As myth, the concept is charming; as fact, less so. Japanese militarism and the Pacific War show the extremes to which it can lead. Other questions aside, it seems grossly out of keeping with the modern spirit — and yet it was the great modernizing leaders of the Meiji Era (1868-1912) who drafted and enacted the Constitution of 1890, whose Article 3 gave new life amid a headlong plunge into industrialization, commercialization and (to paraphrase Abe) the economy coming first, to the “sacred and inviolable” nature of the Emperor.
Shimazono explains: “In building a modern state after the collapse of the shogunate” — the collapse, indeed, of the only world the isolated and dangerously out-of-touch early Meiji Japanese knew — “the political leadership needed a pillar around which to unify the nation. The pillar they erected was that of reverence for the Emperor” — the “sacred and inviolable” sovereign.
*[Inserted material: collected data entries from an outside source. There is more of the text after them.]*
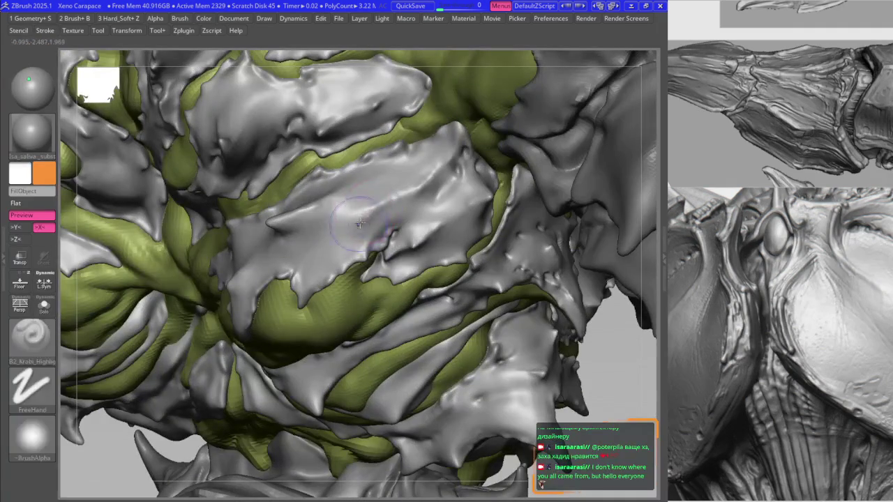
pyautogui.press('d')
pyautogui.press('b')
pyautogui.press('m')
pyautogui.press('v')
pyautogui.press('f')
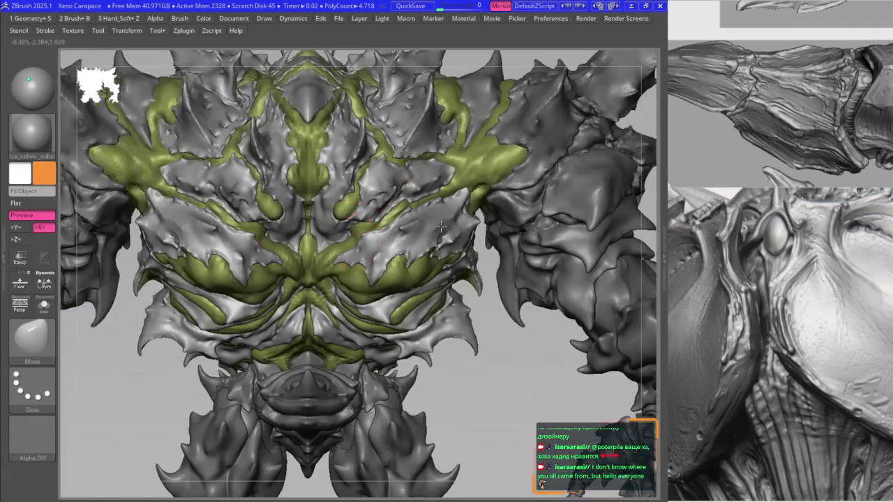
pyautogui.moveTo(366, 220); pyautogui.dragTo(260, 222, button='right')
# - Smooth the plate edges overlapping the flesh, then switch to B2_Krabi_Highlight
pyautogui.press('b')
pyautogui.press('s')
pyautogui.press('m')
The postwar Constitution was intended in part as a hedge against any such idea ever again rearing its head in Japan to lead the nation into the amoral militarism whose wounds fester to this day.
“The Emperor shall be the symbol of the State and of the unity of the People,” declared Article 1, “deriving his position from the will of the people with whom resides sovereign power.” No more imperial divinity. Japan was no longer “the land of the gods.”
It was a steep demotion and not everyone was reconciled to it. Conservatives bided their time. Economic drift, coupled with increasing international hammering at Japan’s war guilt, played into their hands. Japan, they said, emasculated by a “foreign” constitution, had lost its soul. Has the time come to regain it? Is that what’s going on under cover of “the economy coming first”?
Shimazono expresses alarm at Abe’s brisk reversal of Japan’s postwar pacifism. His argument is not military but constitutional. New, hastily passed legislation permitting “collective self-defense” required a reinterpretation of war-renouncing Article 9 that many experts declare untenable. If Article 9 is vulnerable, Shimazono asks, might not Article 20, guaranteeing religious freedom and barring the state from “any religious activity,” be equally so?
This column last week discussed a package of articles in the March issue of Sapio magazine that snapped what seems a rose-tinted photograph of Japan as the best of countries, if it could only regain the lost confidence to see itself that way. One contributor called Japan “the world’s No. 1 paradise.” Another invoked the Meiji modernization as an inspiration to turn to. Meiji was indeed a confident era, and there have been few more so. It was, among other things, the era that made modern Japan a “land of the gods.” It’s more ominous than it sounds.